Musashi - Eiji Yoshikawa [442]
When they arrived, Iori began stuffing them into his kimono.
Sado, a little taken aback, asked, “Aren’t you going to eat them here?” “No. My teacher’s waiting for me at home.”
“Oh? You have a teacher?”
Without bothering to explain himself, Iori bolted from the room and disappeared through the garden.
Sado thought his behavior highly amusing. Not so the head priest, who bowed to the floor two or three times before going to the kitchen in pursuit of Iori.
“Where is that insolent brat?”
“He picked up his sack of millet and left.”
They listened for a moment but heard only a discordant screeching. Iori had plucked a leaf from a tree and was trying to improvise a tune. None of the few songs he knew seemed to work. The grooms’ chantey was too slow, the Bon festival songs too complicated. Finally, he settled on a melody resembling the sacred dance music at the local shrine. This suited him well enough, for he liked the dances, which his father had sometimes taken him to see.
About halfway to Hōtengahara, at a point where two streams joined to make a river, he gave a sudden start. The leaf flew from his mouth, along with a spray of saliva, and he leapt into the bamboo beside the road.
Standing on a crude bridge were three or four men, engaged in a furtive conversation. “It’s them,” Iori exclaimed softly.

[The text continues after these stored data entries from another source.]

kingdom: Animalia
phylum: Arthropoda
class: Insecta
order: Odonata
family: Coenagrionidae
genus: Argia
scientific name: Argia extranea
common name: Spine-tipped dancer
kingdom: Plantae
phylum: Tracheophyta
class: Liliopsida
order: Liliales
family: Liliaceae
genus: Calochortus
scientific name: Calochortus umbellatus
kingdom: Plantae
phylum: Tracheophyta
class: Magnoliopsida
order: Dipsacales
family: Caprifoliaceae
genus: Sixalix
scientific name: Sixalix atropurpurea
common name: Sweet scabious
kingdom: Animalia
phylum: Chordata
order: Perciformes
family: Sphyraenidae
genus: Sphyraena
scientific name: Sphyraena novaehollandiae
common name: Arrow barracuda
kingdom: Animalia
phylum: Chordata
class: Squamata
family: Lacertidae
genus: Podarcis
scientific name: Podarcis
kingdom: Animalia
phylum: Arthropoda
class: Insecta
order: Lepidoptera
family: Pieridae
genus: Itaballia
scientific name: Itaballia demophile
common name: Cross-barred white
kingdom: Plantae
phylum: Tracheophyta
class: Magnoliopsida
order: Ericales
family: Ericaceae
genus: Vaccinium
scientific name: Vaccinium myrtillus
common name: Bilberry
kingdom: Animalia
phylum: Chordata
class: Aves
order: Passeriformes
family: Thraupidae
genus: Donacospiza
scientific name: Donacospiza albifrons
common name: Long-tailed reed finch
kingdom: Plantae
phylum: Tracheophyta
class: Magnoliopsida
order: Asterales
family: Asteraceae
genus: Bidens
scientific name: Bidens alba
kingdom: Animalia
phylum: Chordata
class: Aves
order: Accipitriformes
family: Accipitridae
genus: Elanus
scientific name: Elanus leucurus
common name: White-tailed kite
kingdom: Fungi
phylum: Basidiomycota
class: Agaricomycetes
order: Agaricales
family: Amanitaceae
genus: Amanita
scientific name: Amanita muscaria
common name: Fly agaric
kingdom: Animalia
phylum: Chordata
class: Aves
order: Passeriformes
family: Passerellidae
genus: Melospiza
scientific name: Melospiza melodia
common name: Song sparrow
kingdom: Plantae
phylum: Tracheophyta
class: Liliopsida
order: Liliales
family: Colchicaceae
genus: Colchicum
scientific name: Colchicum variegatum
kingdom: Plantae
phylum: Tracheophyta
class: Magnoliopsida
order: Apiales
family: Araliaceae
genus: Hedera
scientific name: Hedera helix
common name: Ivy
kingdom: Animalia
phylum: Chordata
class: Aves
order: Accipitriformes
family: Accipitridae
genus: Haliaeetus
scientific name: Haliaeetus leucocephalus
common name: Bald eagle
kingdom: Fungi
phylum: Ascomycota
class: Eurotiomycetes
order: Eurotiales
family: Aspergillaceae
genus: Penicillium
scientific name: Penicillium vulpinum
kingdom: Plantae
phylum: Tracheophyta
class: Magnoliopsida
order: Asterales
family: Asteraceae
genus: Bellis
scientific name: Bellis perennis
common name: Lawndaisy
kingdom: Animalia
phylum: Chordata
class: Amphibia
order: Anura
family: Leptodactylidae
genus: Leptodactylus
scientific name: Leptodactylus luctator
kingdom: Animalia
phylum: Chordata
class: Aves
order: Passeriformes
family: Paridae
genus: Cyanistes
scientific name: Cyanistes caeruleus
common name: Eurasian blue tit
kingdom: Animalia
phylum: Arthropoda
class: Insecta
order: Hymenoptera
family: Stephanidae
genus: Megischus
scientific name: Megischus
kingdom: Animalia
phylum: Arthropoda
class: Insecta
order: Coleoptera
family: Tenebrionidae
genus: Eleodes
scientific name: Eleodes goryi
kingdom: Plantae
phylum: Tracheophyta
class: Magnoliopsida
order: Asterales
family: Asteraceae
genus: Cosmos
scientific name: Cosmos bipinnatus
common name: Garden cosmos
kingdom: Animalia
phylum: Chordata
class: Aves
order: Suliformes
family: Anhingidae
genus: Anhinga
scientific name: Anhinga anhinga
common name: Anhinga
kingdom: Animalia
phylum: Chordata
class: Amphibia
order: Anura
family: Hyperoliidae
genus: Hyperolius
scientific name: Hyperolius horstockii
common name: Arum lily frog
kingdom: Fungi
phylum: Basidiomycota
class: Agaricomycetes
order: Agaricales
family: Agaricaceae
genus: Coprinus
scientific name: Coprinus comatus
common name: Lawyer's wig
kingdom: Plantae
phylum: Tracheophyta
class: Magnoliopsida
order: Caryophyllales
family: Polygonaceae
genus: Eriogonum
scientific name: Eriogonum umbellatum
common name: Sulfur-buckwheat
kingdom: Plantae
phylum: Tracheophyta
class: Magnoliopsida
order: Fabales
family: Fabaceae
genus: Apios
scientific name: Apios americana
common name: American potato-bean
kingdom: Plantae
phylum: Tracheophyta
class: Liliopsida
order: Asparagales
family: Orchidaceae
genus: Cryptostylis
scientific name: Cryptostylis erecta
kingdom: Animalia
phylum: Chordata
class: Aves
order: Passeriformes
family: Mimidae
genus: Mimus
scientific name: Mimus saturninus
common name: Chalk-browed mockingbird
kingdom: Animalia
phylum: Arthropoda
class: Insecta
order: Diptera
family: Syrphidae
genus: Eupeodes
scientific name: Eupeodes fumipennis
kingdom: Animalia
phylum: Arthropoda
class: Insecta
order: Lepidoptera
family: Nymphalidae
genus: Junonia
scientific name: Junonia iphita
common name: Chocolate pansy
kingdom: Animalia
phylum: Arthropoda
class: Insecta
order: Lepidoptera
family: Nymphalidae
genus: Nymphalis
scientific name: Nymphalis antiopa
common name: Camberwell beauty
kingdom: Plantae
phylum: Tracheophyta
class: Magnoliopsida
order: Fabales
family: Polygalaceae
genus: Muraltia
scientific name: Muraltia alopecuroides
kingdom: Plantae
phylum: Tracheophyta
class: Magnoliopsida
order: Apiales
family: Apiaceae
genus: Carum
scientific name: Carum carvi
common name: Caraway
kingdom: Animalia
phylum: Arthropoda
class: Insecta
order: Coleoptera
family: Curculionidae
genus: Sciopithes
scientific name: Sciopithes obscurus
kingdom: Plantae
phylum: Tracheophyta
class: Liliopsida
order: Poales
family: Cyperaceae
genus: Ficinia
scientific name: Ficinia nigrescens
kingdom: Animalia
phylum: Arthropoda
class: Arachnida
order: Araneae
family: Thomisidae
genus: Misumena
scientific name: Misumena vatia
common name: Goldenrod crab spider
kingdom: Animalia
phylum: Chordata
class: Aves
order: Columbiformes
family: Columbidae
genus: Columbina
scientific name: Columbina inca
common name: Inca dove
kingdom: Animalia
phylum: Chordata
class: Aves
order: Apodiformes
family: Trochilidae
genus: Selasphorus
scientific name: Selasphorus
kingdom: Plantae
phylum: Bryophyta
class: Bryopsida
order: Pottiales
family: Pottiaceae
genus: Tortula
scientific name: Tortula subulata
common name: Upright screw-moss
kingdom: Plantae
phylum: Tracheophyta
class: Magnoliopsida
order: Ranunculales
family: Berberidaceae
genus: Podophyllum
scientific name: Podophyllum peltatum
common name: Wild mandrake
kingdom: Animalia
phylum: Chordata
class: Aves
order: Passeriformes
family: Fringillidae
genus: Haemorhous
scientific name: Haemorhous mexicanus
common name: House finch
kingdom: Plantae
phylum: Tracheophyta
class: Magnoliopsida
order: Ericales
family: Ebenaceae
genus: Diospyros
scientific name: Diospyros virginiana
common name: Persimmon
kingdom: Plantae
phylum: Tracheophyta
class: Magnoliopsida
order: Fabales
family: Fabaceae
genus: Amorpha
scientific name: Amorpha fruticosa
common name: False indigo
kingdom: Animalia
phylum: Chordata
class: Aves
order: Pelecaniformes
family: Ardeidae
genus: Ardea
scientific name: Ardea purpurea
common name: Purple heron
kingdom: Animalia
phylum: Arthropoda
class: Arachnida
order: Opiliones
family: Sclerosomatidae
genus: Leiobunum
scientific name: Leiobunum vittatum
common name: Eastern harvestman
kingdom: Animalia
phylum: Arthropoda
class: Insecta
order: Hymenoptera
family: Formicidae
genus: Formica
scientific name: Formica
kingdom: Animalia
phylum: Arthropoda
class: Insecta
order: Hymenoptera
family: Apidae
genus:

A remembered threat rang in his frightened ears. When mothers in this region scolded their children, they were apt to say, “If you’re not good, the mountain devils will come down and get you.” The last time they had actually come had been in the fall of the year before last.
Twenty miles or so from here, in the mountains of Hitachi, there was a shrine dedicated to a mountain deity. Centuries earlier, the people had so feared this god that the villages had taken turns making annual offerings of grain and women to him. When a community’s turn came, the inhabitants had assembled their tribute and gone in a torchlight procession to the shrine. As time went on and it became evident that the god was really only a man, they became lax in making their offerings.
During the period of the civil wars, the so-called mountain god had taken to having his tribute collected by force. Every two or three years, a pack of brigands, armed with halberds, hunting spears, axes—anything to strike terror into the hearts of peaceful citizens—would descend on first one community, then the next, carrying away everything that caught their fancy, including wives and daughters. If their victims put up any resistance, the plundering was accompanied by slaughter.
Their last raid still vivid in his memory, Iori cringed in the underbrush. A group of five shadows came running across the field to the bridge. Then, through the night mist, another small band, and still another, until the bandits numbered between forty and fifty.
Iori held his breath and stared while they debated a course of action. They soon reached a decision. Their leader issued a command and pointed toward the village. The men rushed off like a swarm of locusts.
Before long, the mist was rent by a great cacophony—birds, cattle, horses, the wailing of people young and old.
Iori quickly made up his mind to get help from the samurai at the Tokuganji, but the minute he left the shelter of the bamboo, a shout came from the bridge: “Who’s there?” He had not seen the two men left behind to stand guard. Swallowing hard, he ran for all he was worth, but his short legs were no match for those of grown men.
“Where do you think you’re going?” shouted the man who got hold of him first.
“Who are you?”
Instead of crying like a baby, which might have thrown the men off guard, Iori scratched and fought against the brawny arms imprisoning him.
“He saw all of us together. He was going to tell somebody.”
“Let’s beat him up and dump him in a rice field.”
“I’ve got a better idea.”
They carried Iori to the river, threw him down the bank and jumping down after him, tied him to one of the bridge posts.